Opening Celebration Conference

June 26-27, 2010

To celebrate its founding, the Center hosted a gala Opening Celebration Conference on June 26-27 in the Adamson Wing in Baker Hall, on the Carnegie Mellon campus in Pittsburgh, PA. Speakers were encouraged to present the work that interests them most.  The result was a stellar sampling  of the best work in formal epistemolgy.  The celebration ended with a lively round table on formal epistemology.  Thanks to all who attended to make it such a great success.

Talk Abstracts

Revised schedule

Paul Egre

Vagueness: Tolerant, Classical, Strict

Joint work with Pablo Cobreros (U. of Navarra), David Ripley (IJN) and Robert van Rooij (ILLC, Amsterdam)

In this paper, we investigate a semantic framework originally defined by van Rooij (2010) to account for the idea that vague predicates are tolerant, namely for the principle that if x is P, then y should be P whenever y is similar enough to x.

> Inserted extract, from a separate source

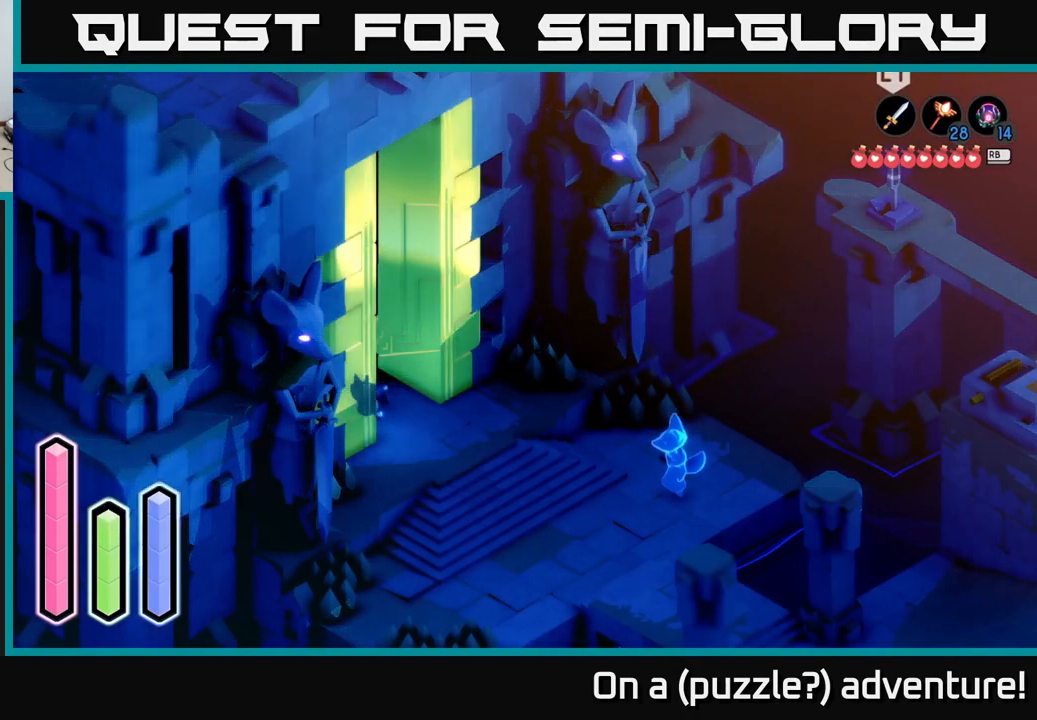
{"buttons": ["DPAD_UP"], "left_stick": "center", "right_stick": "center", "events": [[300, "left_stick", "center"], [484, "DPAD_UP", "down"]]}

The semantics, which makes use of indifference relations in order tocapture the notion of similarity relevant for the application of vague predicates, rests on the interaction of three notions of truth: the classical notion, and two dual notions simultaneously defined in terms of it, which we call tolerant truth and strict truth. Basically, a vague predicate P is said to hold tolerantly of an object x provided
there is an object y similar enough to x in the relevant respects that satisfies P classically. Dually, a vague predicate is said to hold strictly of an object provided it holds classically of all objects that are similar enough in the relevant respects.

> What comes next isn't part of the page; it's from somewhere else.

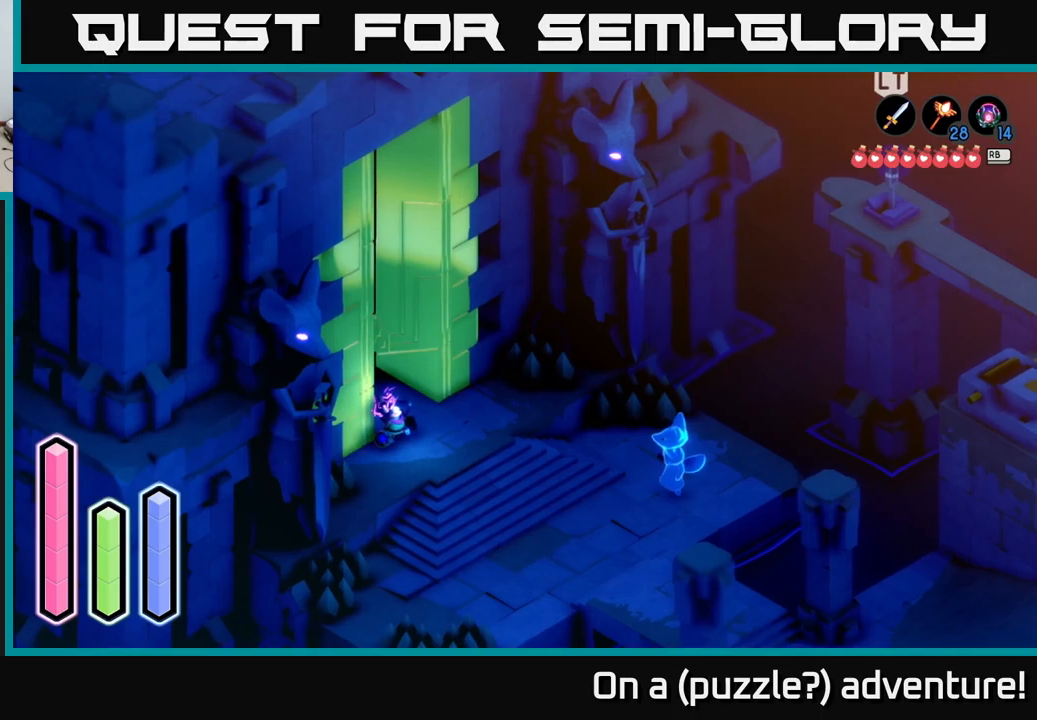
{"buttons": ["DPAD_UP"], "left_stick": "center", "right_stick": "center", "events": [[134, "DPAD_UP", "up"], [234, "DPAD_LEFT", "down"], [350, "DPAD_LEFT", "up"], [434, "DPAD_UP", "down"]]}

In the first part of the paper, we explain how the semantics allows us to validate the tolerance principle and to solve the sorites paradox. We characterize, in particular, the space of consequence relations definable on the basis of the notions of classical, strict and tolerant truth at hand. We present and discuss some correspondences and differences between our approach and other approaches used to deal with vagueness (in particular supervaluationism, subvaluationism, and three-valued logics).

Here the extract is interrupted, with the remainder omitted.